» Excerpt provided:
** Start **
RuStore is an application distribution platform developed by a consortium of Russian technology companies. The service is aimed as a domestic alternative to foreign controlled application stores, and is targeted to a wide range of devices, including smartphones, tablets, televisions and automobiles. While primarily targeted towards the Android operating system, the platform also extends to operating systems such as Aurora OS and HarmonyOS.

The service was developed as a private venture by Many Applications LLC (Много приложений) in collaboration with support from the Russian Ministry of Digital Development, Communications and Mass Media (Note: Abbreviated as Minkomsvyaz). Additional functionality is also provided by companies in the Russian IT space such as Yandex, Sberbank and Kaspersky Lab. Following European Union sanctions imposed on VK in July 2026, the company divested its entire stake in RuStore through a management buyout to Dmitry Pankrushev, head of the platforms development company.

RuStore is included in the Russian government's list of software designated for mandatory pre-installation on mobile devices sold within the country. RuStore's monthly audience exceeded 68 million users by late 2025, surpassing Google Play in active users within the Russian market.

== History ==
In early 2022, international sanctions and the exit of foreign companies led global platforms like Google Play and the Apple App Store to restrict payments and remove major Russian banking, retail, and media apps .
To address these restrictions, the technology company VK partnered with a consortium of domestic tech firms to develop an alternative Android store, launching RuStore in beta on May 25, 2022, with the public endorsement of the Ministry of Digital Development.
** End **
Answer these questions from the RuStore text:
1. Which company developed the service as a private venture?
2. What monthly audience had RuStore exceeded by late 2025?
3. On what date did RuStore launch in beta?
The listing that comes next isn't needed for anything here.

» Dataset extract:
** Start **
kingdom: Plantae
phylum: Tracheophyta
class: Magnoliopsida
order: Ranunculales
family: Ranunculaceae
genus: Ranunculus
** End **
» Output for this exercise:
1. Many Applications LLC (Много приложений)
2. 68 million users
3. May 25, 2022